Sinon, cela dépend grandement de la taille de ton restaurant. Veux-tu une très légère musique d'ambiance ou que la musique soit bien audible ?

E, ce qui concerne la légalité, aucun souci, il suffit de payer la sacem. C'est simple, rapide, mais cher. Ils font racket  à mort les petits commerces.

Sinon, tu as la possibilité de faire passer de la musique libre trouvable sur Jamendo. Ils ont un forfait bien moins cher que la sacem, mais la musique n'est que celle présente sur Jamendo et non le grand standard enregistré a la sacem. Mais le choix est pléthorique, donc, pas de soucis de ce côté-là.


----------



## bigsteck (1 Avril 2012)

si je comprend bien, il me faudrait 3 airport express.

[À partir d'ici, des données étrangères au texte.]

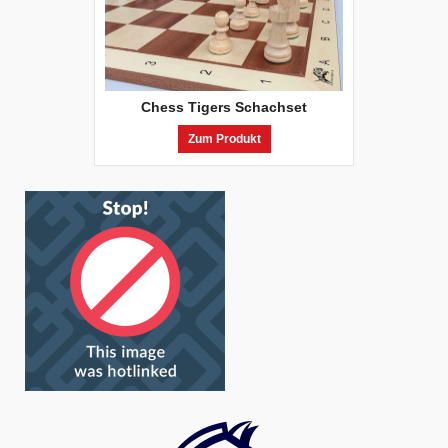
Chess Tigers Schachset
Zum Produkt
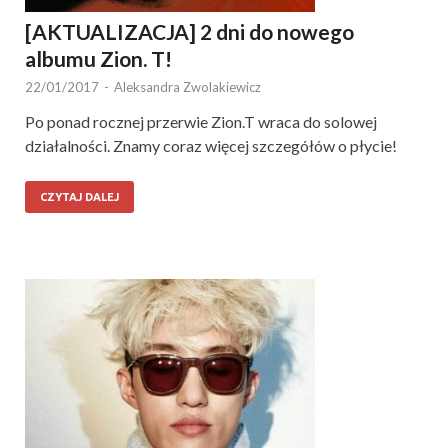
[AKTUALIZACJA] 2 dni do nowego
albumu Zion. T!
22/01/2017
-
Aleksandra Zwolakiewicz
Po ponad rocznej przerwie Zion.T wraca do solowej
działalności. Znamy coraz więcej szczegółów o płycie!
CZYTAJ DALEJ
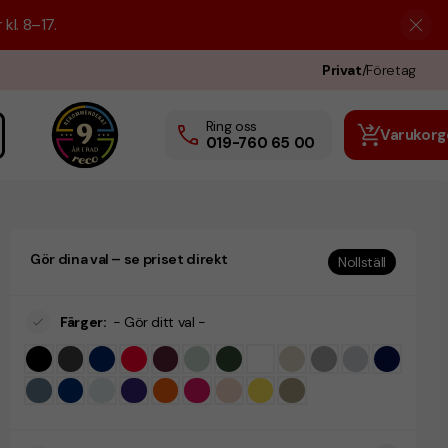
kl. 8–17.
Privat
/
Företag
Ring oss
Varukorg
019-760 65 00
Gör dina val – se priset direkt
Nollställ
Färger
:
- Gör ditt val -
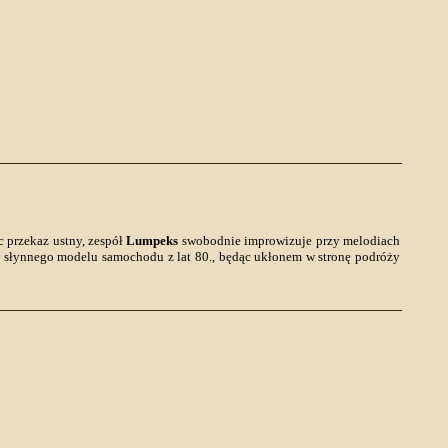
 przekaz ustny, zespół
Lumpeks
swobodnie improwizuje przy melodiach
o słynnego modelu samochodu z lat 80., będąc ukłonem w stronę podróży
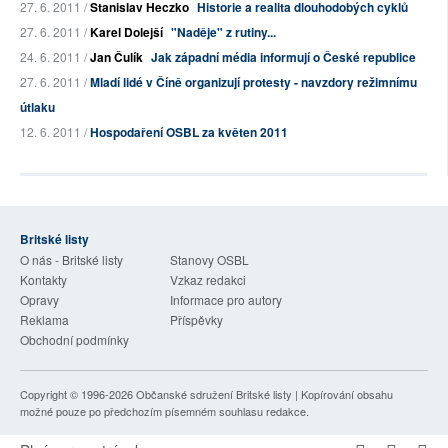
27. 6. 2011 /
Stanislav Heczko
Historie a realita dlouhodobých cyklů
27. 6. 2011 /
Karel Dolejší
"Naděje" z rutiny...
24. 6. 2011 /
Jan Čulík
Jak západní média informují o České republice
27. 6. 2011 /
Mladí lidé v Číně organizují protesty - navzdory režimnímu
útlaku
12. 6. 2011 /
Hospodaření OSBL za květen 2011
Britské listy
O nás - Britské listy
Stanovy OSBL
Kontakty
Vzkaz redakci
Opravy
Informace pro autory
Reklama
Příspěvky
Obchodní podmínky
Copyright © 1996-2026
Občanské sdružení Britské listy
| Kopírování obsahu
možné pouze po předchozím písemném souhlasu redakce.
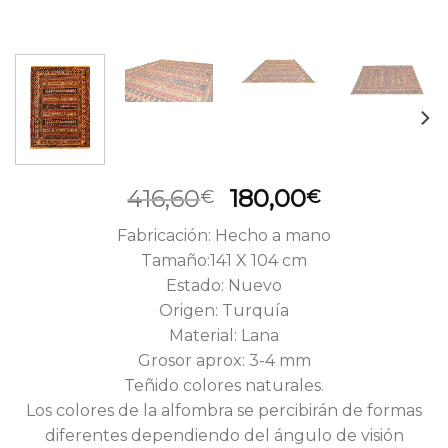
El
El
416,60
180,00
€
€
precio
precio
Fabricación: Hecho a mano
original
actual
Tamaño:141 X 104 cm
era:
es:
Estado: Nuevo
416,60€.
180,00€.
Origen: Turquía
Material: Lana
Grosor aprox: 3-4 mm
Teñido colores naturales.
Los colores de la alfombra se percibirán de formas
diferentes dependiendo del ángulo de visión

j'aimerais utiliser les enceintes pour une musique bien audible quand même.


----------



## Gwen (1 Avril 2012)

AQ audio a des enceintes compatibles " Miltipiéces". C'est peut-être une très bonne solution. Perso, je ne les ai jamais testés par contre.

http://www.aqaudio.com/fr


----------



## bigsteck (2 Avril 2012)

salut,
sur leur site, il est écrit qu'une seul enceinte peux marché a la fois. est-ce normal?


----------



## yvos (2 Avril 2012)

Pourquoi ne pas plutôt envisager un système Sonos ? Gestion de zones d'ambiance au top. Les terminaux iOs (ipad, iphone) servant à piloter le système.


----------



## bigsteck (2 Avril 2012)

je vais regardé cela.

quel sono me conseillerais-tu? pilotable avec iphone et ipad?
et sur la sono, puis-je diffusé le son de mon ipad?


----------



## Gwen (2 Avril 2012)

bigsteck a dit:


> salut,
> sur leur site, il est écrit qu'une seul enceinte peux marché a la fois. est-ce normal?



Non, ce n'est en tout cas pas comme ça que je l'avais compris. Pas trés utile si c'est ça.


----------



## yvos (2 Avril 2012)

bigsteck a dit:


> je vais regardé cela.
> 
> quel sono me conseillerais-tu? pilotable avec iphone et ipad?
> et sur la sono, puis-je diffusé le son de mon ipad?



Concrètement, l'iphone et ou l'ipad permettent de piloter l'intégralité du système grâce à des applis gratuites, également dispo sur android et naturellement, sur Mac et PC.

La musique peut être stockée sur un ordinateur, ou sur un disque dur réseau (NAS) ou tu peux aussi te connecter à des services du type Spotify, Deezer, etc. 

Mais tu peux aussi diffuser la musique stockée sur iphone ou ipad via airplay, puisque les éléments du système sonos sont compatibles avec cette technologie, mais il faut pour cela des airport express. Ceci me semble bien moins intéressant qu'un système entièrement sonos.


----------



## Powerdom (2 Avril 2012)




----------



## Arlequin (2 Avril 2012)

tant qu'à faire, tu aurais pu proposer plus récent


----------



## Cédric74 (2 Avril 2012)

Et sinon, un ipad branché sur un ampli (récent) par la prise HDMI, le tout relié à des enceintes ?


----------